Ministers are facing urgent calls to close a significant tax loophole that could allow UK banks and specialist lenders to sidestep approximately £2 billion in corporation tax on compensation payments linked to the widespread car finance mis-selling scandal.
The £2bn Tax Relief for Non-Bank Entities
Under current UK law, businesses that are not classified as banks can deduct compensation payments from their profits before calculating their corporation tax liability, thereby reducing their overall bill. While high street banks have been blocked from claiming this relief since 2015, it has now emerged that many lenders involved in the impending £11 billion car loan compensation scheme can exploit this rule. This is because their motor finance divisions are legally considered "non-bank entities."
This group includes the car loan operations of major banking names such as Barclays, Santander UK, and Lloyds Banking Group—the UK's largest car finance provider through its Black Horse division. Specialist lenders, including the financing arms of car manufacturers like Honda and Ford, also fall outside the 2015 taxation rule.
The Office for Budget Responsibility (OBR) has confirmed that this loophole will result in the Treasury losing out on £2 billion in corporation tax revenue over the next two financial years, 2025-26 and 2026-27.
Political Pressure and Industry Lobbying
Liberal Democrat MP and Treasury committee member, Bobby Dean, is leading demands for the government to intervene. He argues that the spirit of the 2015 rule—introduced to ensure taxpayers did not foot the bill for banking misconduct, as seen in the PPI scandal—must be upheld.
"It’s not right that the taxpayer is set to lose out on billions due to a loophole in compensation rules," Dean stated. He plans to write to ministers this week, just before the Financial Conduct Authority's consultation on the compensation scheme closes.
The controversy provides further relief for banks, which recently avoided a proposed tax raid in the autumn budget following intense sector lobbying. Darren Smith, managing director of claims firm Courmacs Legal, which represents 1.5 million claimants, criticised the situation: "Following a budget that will lead to millions of people’s tax bills going up, it’s hard to understand why... big banks [can] profit from a £2bn tax break for their own historic misconduct."

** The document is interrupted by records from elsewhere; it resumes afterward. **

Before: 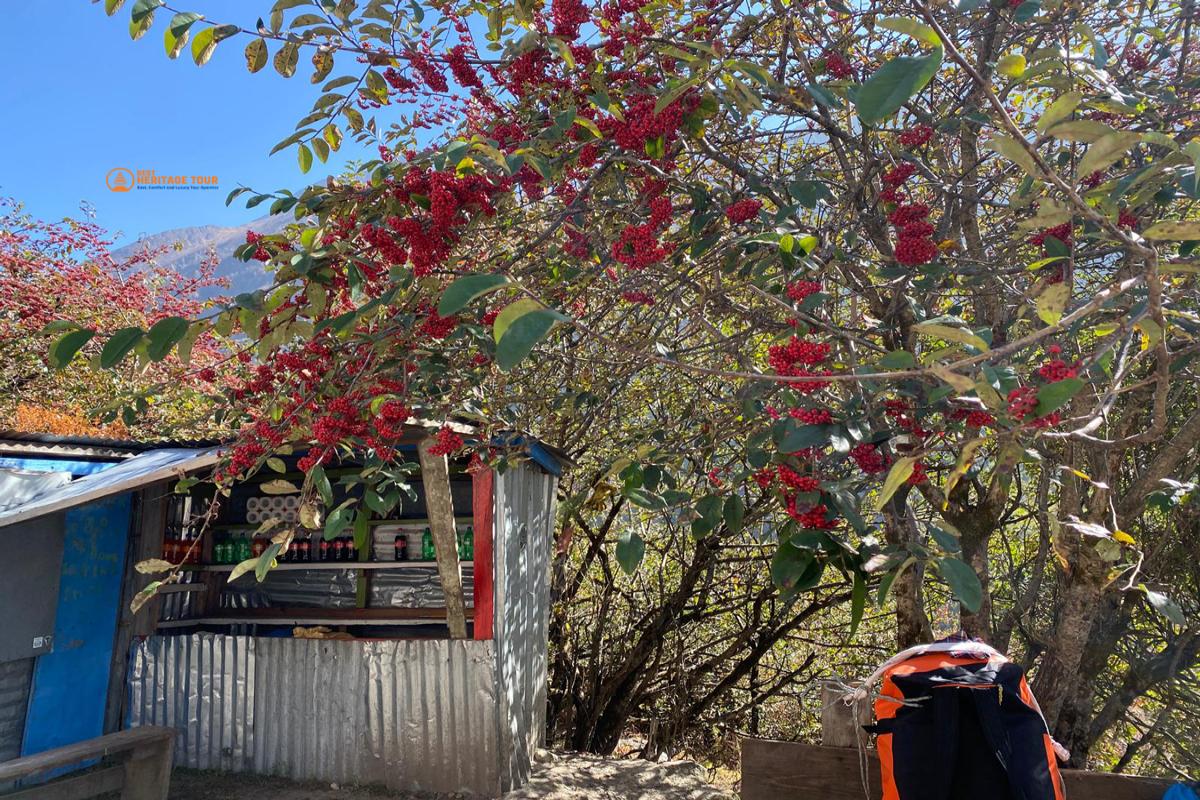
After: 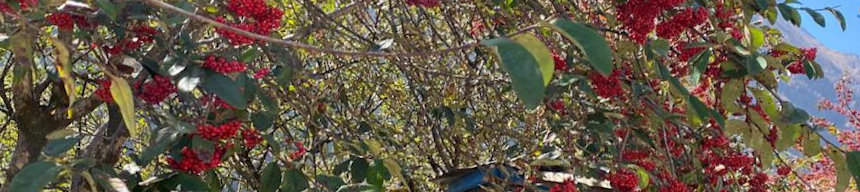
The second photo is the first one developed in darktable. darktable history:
rotate and perspective: rotation -0.45°, automatic cropping original format, crop left 0.008, crop right 0.992, crop top 0.012, crop bottom 0.988
crop and rotate: angle 16.12°, top 30.835%, bottom 35.653%
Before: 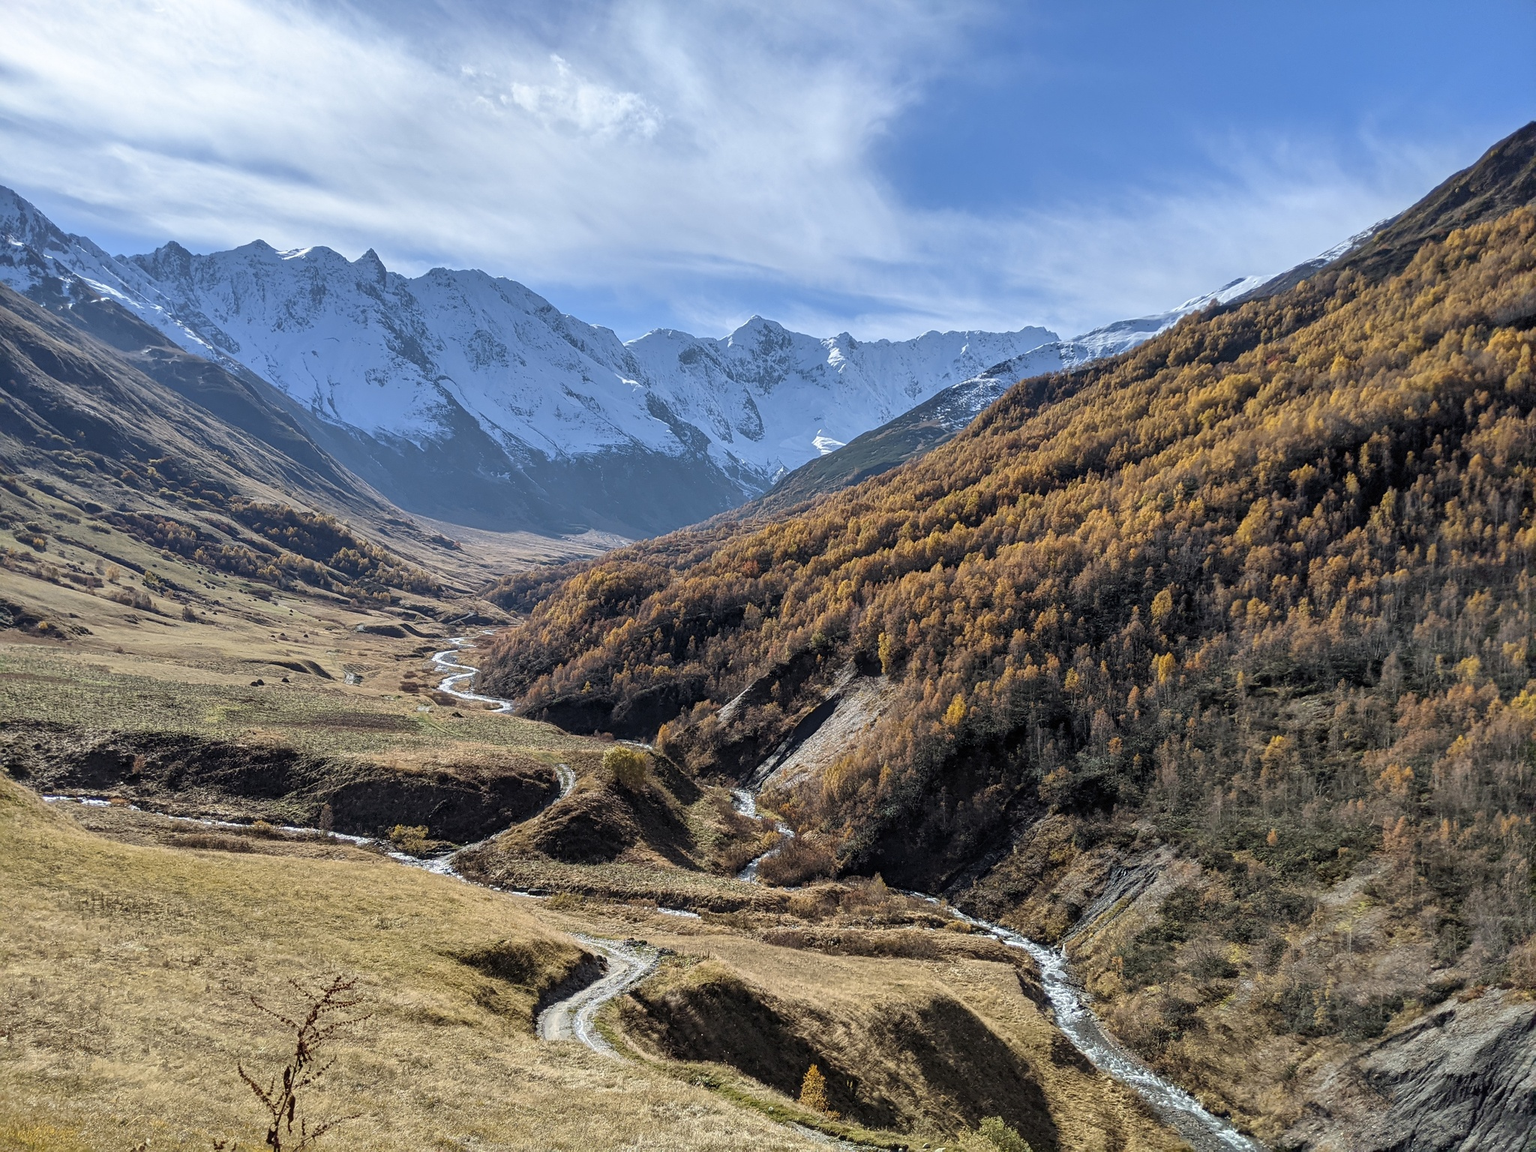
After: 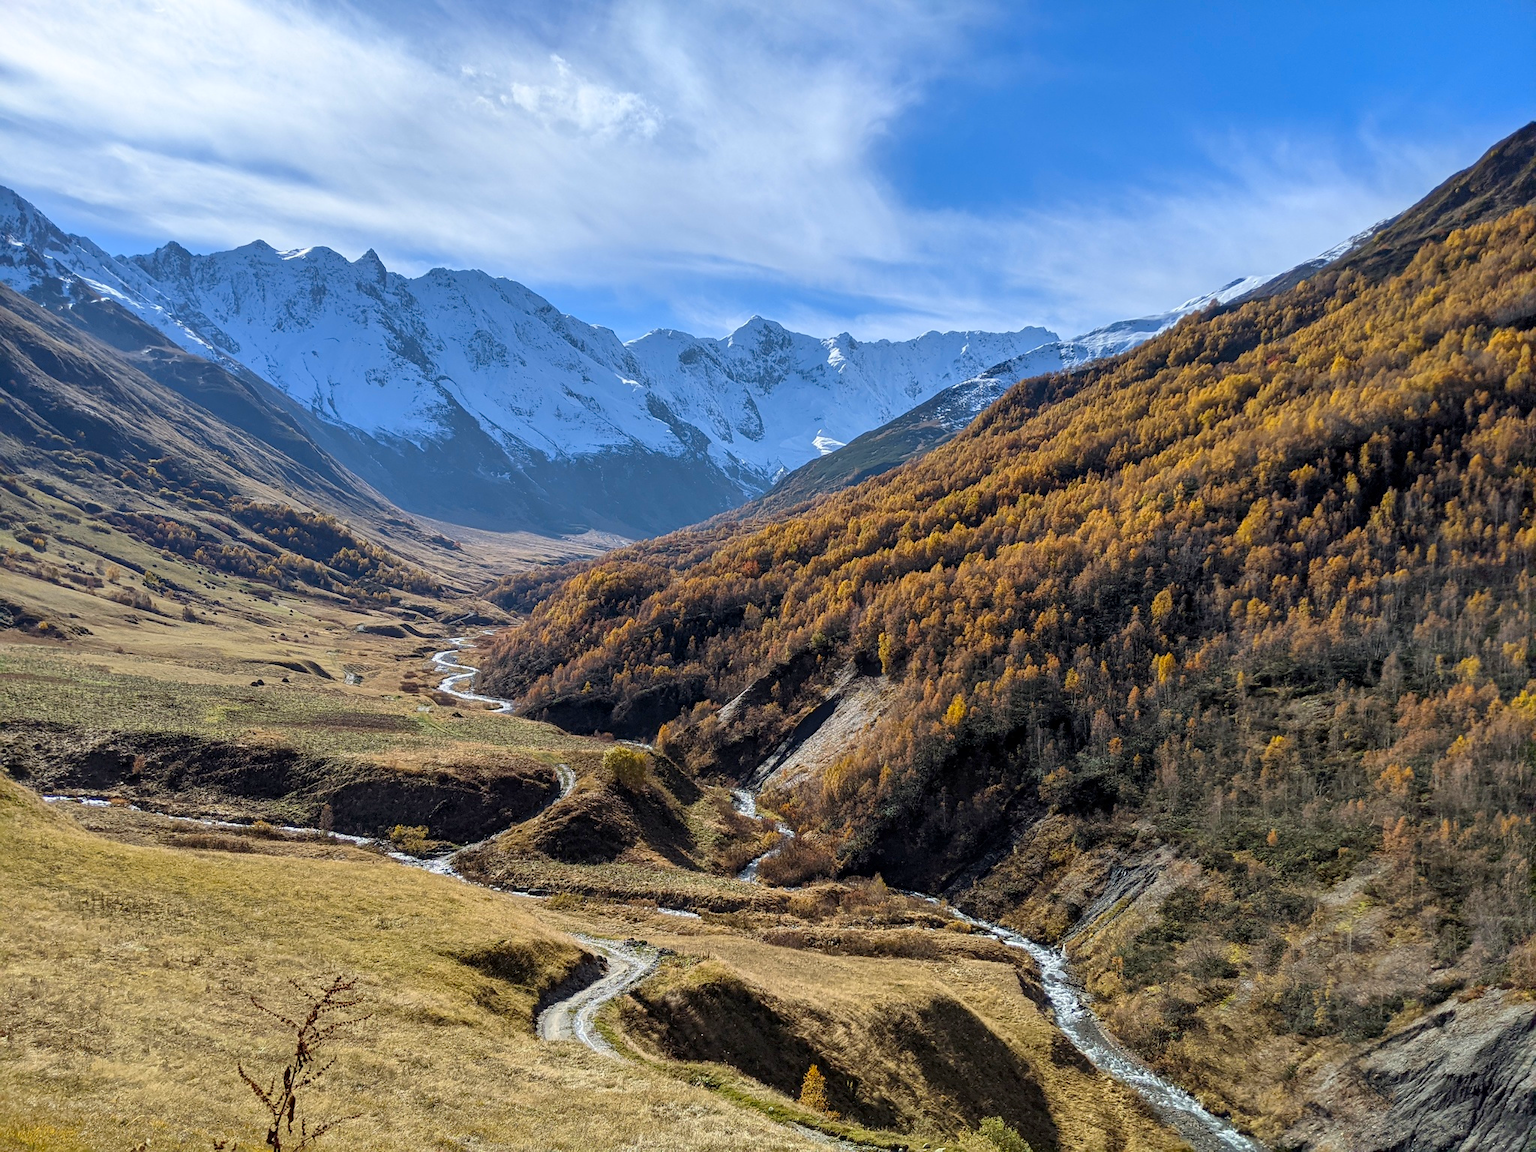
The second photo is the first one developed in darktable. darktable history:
exposure: black level correction 0.002, compensate highlight preservation false
contrast brightness saturation: brightness -0.016, saturation 0.343
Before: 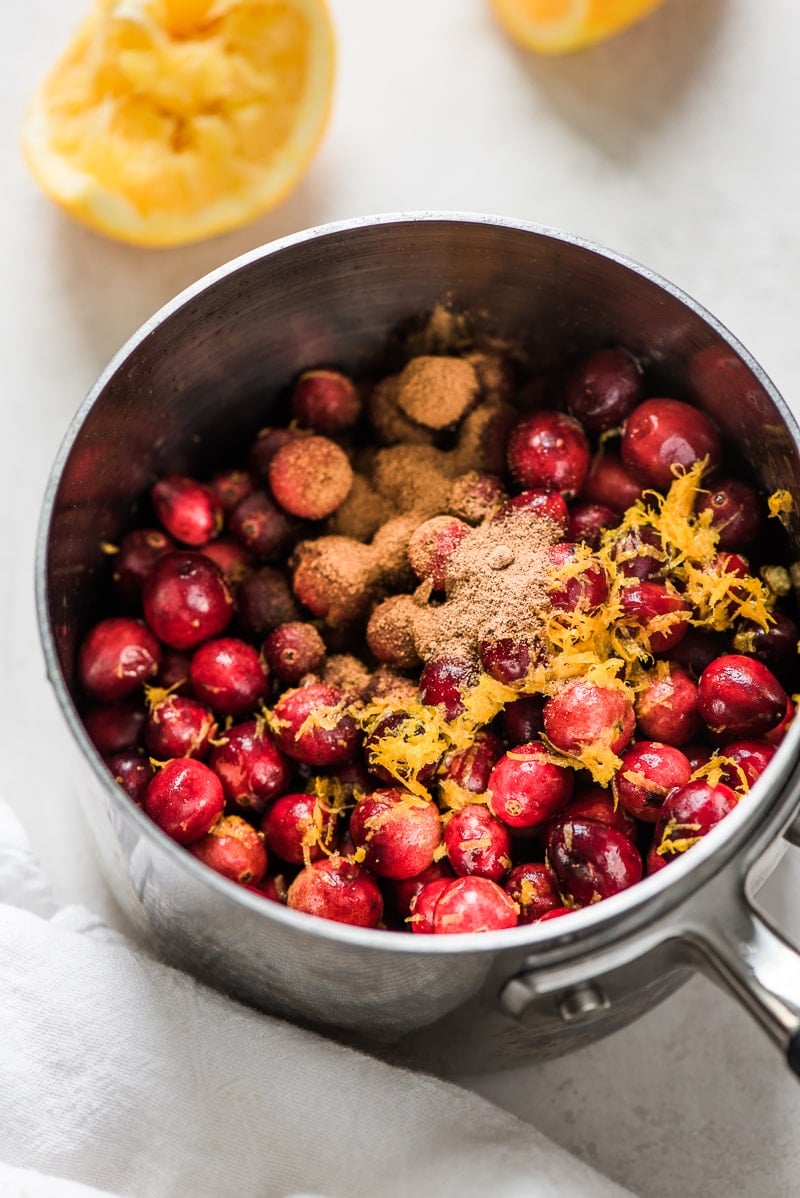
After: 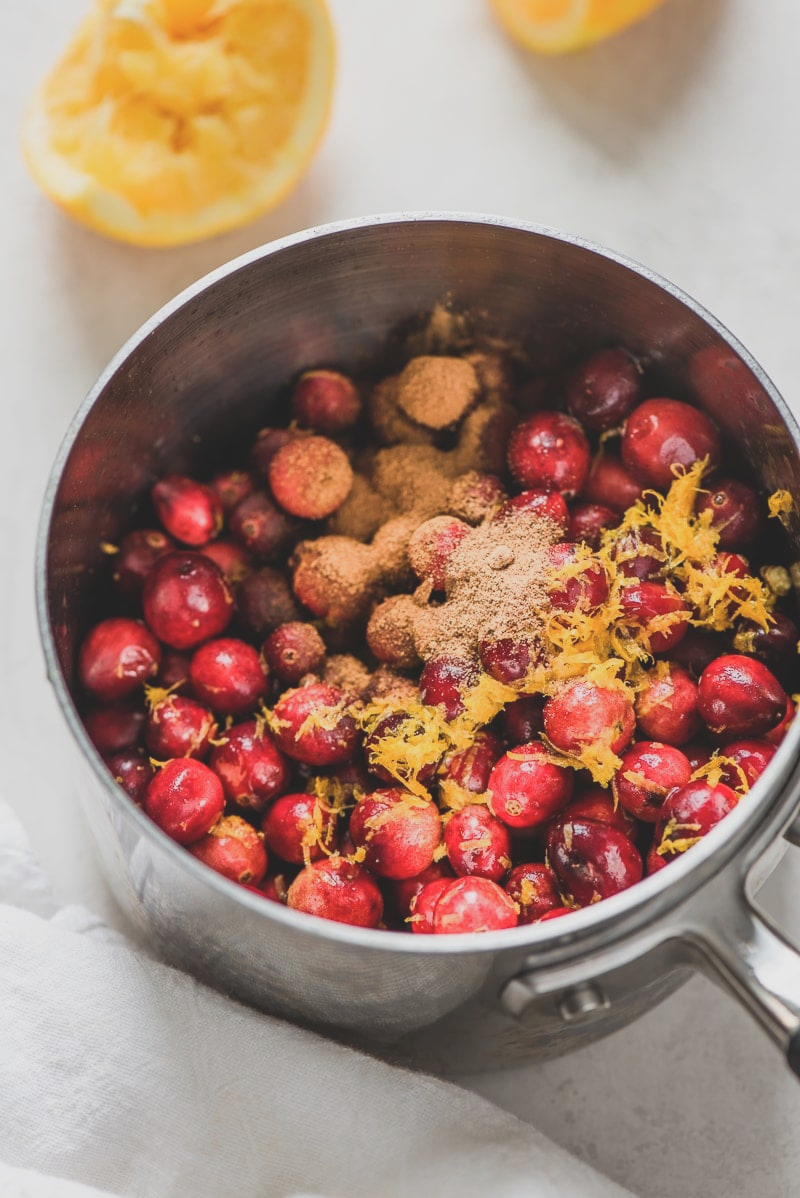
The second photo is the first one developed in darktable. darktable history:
white balance: red 1, blue 1
color balance rgb: perceptual saturation grading › global saturation -0.31%, global vibrance -8%, contrast -13%, saturation formula JzAzBz (2021)
color balance: lift [1.007, 1, 1, 1], gamma [1.097, 1, 1, 1]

Regulatory Battle and Scheme Details
The compensation scheme, currently under consultation by the Financial Conduct Authority (FCA), aims to provide redress to borrowers who were overcharged due to unfair commission arrangements between lenders and car dealers. However, the motor finance industry continues to challenge the expected £11 billion bill.
The Financing and Leasing Association (FLA) lobby group has pushed for the scheme's terms to be narrowed. Adrian Dally, the FLA's director of motor finance, commented on the tax issue, suggesting: "Focus the scheme on loss, therefore it’ll cost less than proposed. That will have less of an impact on profits and lenders will pay more corporation tax as a result."
Chancellor Rachel Reeves has previously attempted to influence the scandal's direction, including considering retrospective legislation to aid lenders if the Supreme Court had ruled against them. The court ultimately largely sided with the lenders.
When questioned, the Treasury did not directly address the tax relief loophole. A spokesperson said: "We want to see this issue resolved in an efficient and orderly way that provides certainty for consumers and firms."